Four additional Marines were killed last Wednesday in the same IED blast while riding in a Mine Resistant Ambush Protected All-Terrain Vehicle, or M-ATV, according to media reports. Those Marines include:

• Cpl. Justin Cain, 22. The machine gunner was on his first combat deployment.

• Lance Cpl. Phillip Vinnedge, 19. The anti-tank assaultman was on his first deployment.

• Lance Cpl. Joseph Rodewald, 21. The machine gunner was on his first combat deployment.

• Pfc. Victor Dew, 20. The anti-tank assaultman was on his first deployment.

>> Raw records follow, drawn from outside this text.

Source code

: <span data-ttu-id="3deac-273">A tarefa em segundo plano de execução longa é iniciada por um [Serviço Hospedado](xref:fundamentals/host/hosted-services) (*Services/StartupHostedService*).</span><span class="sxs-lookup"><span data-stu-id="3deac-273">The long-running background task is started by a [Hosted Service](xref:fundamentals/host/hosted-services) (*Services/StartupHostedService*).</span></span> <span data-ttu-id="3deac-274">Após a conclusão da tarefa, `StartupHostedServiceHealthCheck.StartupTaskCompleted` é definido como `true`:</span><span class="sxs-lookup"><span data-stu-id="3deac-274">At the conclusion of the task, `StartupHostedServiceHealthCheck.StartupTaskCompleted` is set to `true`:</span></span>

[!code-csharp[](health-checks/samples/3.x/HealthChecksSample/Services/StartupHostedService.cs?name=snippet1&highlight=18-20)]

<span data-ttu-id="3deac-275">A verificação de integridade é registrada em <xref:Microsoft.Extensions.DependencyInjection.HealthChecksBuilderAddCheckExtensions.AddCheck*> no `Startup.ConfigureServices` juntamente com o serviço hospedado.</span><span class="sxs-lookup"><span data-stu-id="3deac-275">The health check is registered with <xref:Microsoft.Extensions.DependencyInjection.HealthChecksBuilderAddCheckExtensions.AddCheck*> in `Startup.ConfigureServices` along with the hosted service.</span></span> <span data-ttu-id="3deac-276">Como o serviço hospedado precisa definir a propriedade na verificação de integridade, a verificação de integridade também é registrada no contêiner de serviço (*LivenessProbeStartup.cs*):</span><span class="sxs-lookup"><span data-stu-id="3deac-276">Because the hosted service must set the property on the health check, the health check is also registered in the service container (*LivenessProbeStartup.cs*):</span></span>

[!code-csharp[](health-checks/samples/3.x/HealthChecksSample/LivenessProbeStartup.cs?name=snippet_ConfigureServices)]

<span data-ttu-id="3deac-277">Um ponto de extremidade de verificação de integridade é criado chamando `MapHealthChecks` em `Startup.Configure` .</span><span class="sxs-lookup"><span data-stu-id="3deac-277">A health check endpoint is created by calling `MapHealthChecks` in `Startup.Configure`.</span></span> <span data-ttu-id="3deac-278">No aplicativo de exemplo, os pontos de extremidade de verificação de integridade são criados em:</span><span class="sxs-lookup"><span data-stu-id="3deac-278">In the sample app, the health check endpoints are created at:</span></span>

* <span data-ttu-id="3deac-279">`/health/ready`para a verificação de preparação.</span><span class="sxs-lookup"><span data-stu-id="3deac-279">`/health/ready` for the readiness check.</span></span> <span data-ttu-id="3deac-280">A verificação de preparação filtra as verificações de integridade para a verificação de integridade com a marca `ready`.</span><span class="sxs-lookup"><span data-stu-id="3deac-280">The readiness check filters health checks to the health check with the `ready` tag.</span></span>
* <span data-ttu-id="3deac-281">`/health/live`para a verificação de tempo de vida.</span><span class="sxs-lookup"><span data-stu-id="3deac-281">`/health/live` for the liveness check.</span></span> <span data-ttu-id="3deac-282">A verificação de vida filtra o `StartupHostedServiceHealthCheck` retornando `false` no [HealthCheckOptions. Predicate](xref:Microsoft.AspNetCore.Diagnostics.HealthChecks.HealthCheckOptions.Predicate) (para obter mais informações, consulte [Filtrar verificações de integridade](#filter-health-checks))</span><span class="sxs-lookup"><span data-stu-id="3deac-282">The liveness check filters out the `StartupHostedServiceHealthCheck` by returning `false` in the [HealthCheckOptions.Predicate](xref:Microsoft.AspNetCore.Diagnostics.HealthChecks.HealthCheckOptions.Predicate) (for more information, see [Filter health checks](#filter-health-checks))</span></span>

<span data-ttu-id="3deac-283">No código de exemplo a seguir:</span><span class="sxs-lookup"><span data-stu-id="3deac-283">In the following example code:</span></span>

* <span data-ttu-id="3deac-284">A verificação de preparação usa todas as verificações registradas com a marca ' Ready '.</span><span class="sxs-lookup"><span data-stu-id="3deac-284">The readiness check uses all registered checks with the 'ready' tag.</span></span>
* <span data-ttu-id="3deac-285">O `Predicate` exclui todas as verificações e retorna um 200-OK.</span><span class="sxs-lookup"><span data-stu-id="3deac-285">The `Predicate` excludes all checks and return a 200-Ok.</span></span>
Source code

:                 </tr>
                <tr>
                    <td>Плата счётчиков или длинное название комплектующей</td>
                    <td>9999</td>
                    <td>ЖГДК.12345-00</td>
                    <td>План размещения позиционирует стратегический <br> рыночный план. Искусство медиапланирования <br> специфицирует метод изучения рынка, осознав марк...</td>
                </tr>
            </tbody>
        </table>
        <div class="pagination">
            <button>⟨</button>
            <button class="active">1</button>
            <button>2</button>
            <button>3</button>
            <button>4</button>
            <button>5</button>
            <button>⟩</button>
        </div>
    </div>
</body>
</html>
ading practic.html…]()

Additional details about the deaths were not immediately available, but the Corps said the unit is now based in Sangin in a news release covering the death of Lance Cpl. John Sparks, 23. He was shot to death Oct. 8, becoming the first Marine to die on 3/5’s deployment, Marine officials said.

The most recent Marine casualty announced was Cpl. Jorge Villarreal, 22. A member of Pendleton’s 1st Battalion, 11th Marines, he died Sunday from an IED blast while on a foot patrol.